A stunner from the Baltic Way:

A family wears clothes of three colours: red, blue and green, with a separate identical laundry bin for each colour. At the beginning of the first week, all the bins are empty. Each week, the family generates 10kg of laundry (the proportion of each colour might vary week to week). The laundry is sorted by colour and placed in the bins. Next, the heaviest bin (only one if there are several) is emptied and its contents washed.

What is the minimum requirement (in kg) of each bin?

This problem is one of a rare breed of problems; the type I read, and then instantly realise I won’t be able to think about any other mathematics until I’ve solved it.

I arrived at what I was almost certain was the correct answer relatively quickly. I then proceeded to spend several hours figuring out a proof. After a considerable effort, this is what I came up with:

Claim: every combined laundry bin prewash total is less than 30kg.

Proof: we proceed by induction. The claim is certainly true before the first wash. Now suppose that before some wash, the total is less than 30kg. After the wash, the total must be less than 20kg.

To see why, note that for a postwash total of at least 20kg, some postwash bin must contain at least 10kg. This means that at least 10kg was emptied during washing, forcing the prewash total to be at least 30kg. This contradicts our assumption that the prewash total was less than 30kg.

Hence the postwash total is less than 20kg. Since exactly 10kg is added during the week, the new prewash total will again be less than 30kg.

The claim is true for the first week, and so will be true for the second week, and then the third week, and every week thereafter.

Claim: postwash, every individual laundry bin contains less than 15kg.

Proof: if a laundry bin contained at least 15kg postwash, then at least 15kg was emptied during washing. But then the prewash total was at least 30kg, which is impossible given the argument above.

So after any wash, no bin contains 15kg or more. Exactly 10kg is added during the week, and so before the next wash, no bin contains 25kg or more. Thus, bins that can hold 25kg each are big enough.

At this point it might still be the case that the bins only need to be able to hold, say, 20kg. To show that a 25kg capacity is necessary, consider what happens if, for many weeks, all three bins are filled to the same level:

Week 1:  (0, 0, 0) —– (3.333…, 3.333…, 3.333…)

Week 2:  (0, 3.333…, 3.333…) —– (5.555…, 5.555…, 5.555…)

Week 3:  (0, 5.555…, 5.555…) —– (7.037…, 7.037…, 7.037…)

Week 10:  (0, 9.739…, 9.739…) —– (9.826…, 9.826…, 9.826…)

Week 50:  (0, 9.9999999…, 9.9999999…) —– (9.9999999…, 9.9999999…, 9.9999999…)

The point is, by carrying out this procedure for long enough, we can obtain two postwash bins, each containing just less than 10kg – not quite 10kg, but as close as we like, say $10-\delta$ kg.

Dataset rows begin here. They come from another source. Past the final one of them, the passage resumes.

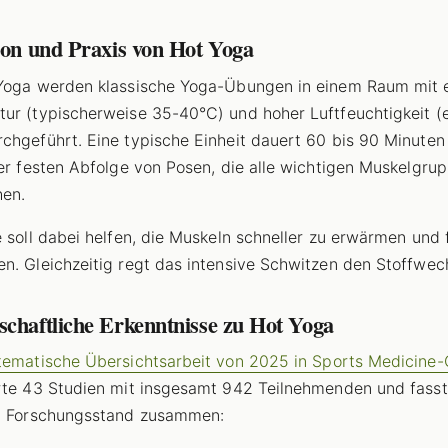
ion und Praxis von Hot Yoga
Yoga werden klassische Yoga-Übungen in einem Raum mit 
ur (typischerweise 35-40°C) und hoher Luftfeuchtigkeit (
chgeführt. Eine typische Einheit dauert 60 bis 90 Minuten
ner festen Abfolge von Posen, die alle wichtigen Muskelgru
hen.
e soll dabei helfen, die Muskeln schneller zu erwärmen und f
n. Gleichzeitig regt das intensive Schwitzen den Stoffwech
schaftliche Erkenntnisse zu Hot Yoga
tematische Übersichtsarbeit von 2025 in Sports Medicine
rte 43 Studien mit insgesamt 942 Teilnehmenden und fass
n Forschungsstand zusammen:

Then we add 5kg to each of these two bins, so that they each contain $15-\delta$ kg. One of them will be emptied, leaving a single bin containing just under 15kg. Finally, we add all 10kg of this week’s laundry to this bin, so that it contains just less than 25kg.

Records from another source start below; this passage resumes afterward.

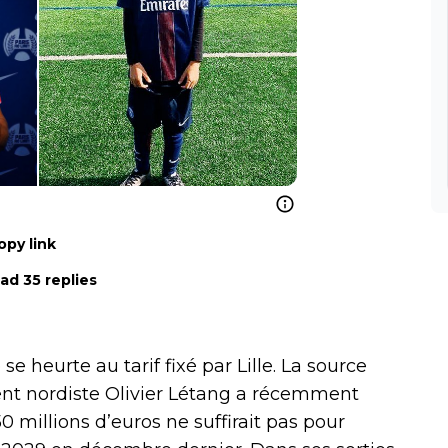
opy link
ad 35 replies
se heurte au tarif fixé par Lille. La source
dent nordiste Olivier Létang a récemment
 millions d’euros ne suffirait pas pour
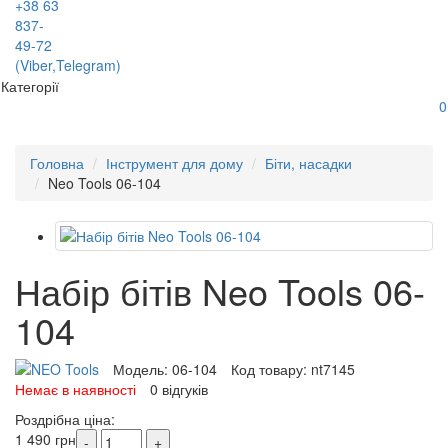
+38 63
837-
49-72
(Viber,Telegram)
Категорії
0
Головна
Інструмент для дому
Біти, насадки
Neo Tools 06-104
Набір бітів Neo Tools 06-
104
Модель:
06-104
Код товару:
nt7145
Немає в наявності
0 відгуків
Роздрібна ціна:
1 490 грн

At last we are done; before the scenario above was discussed, we knew that the bins need not be larger than 25kg in capacity, and the procedure just outlined demonstrates that any bin of a capacity under 25kg might not be big enough. So the proof is complete, and the final answer is 25kg.

This is an astonishing problem for several reasons, possibly the most pertinent of which is that a seemingly straightforward and believable context (that of washing clothes) somehow gave rise to some of the richest mathematical ideas I have seen in any puzzle. It deserves the attention of any mathematics enthusiast, and it wholeheartedly deserves a place in The Vault.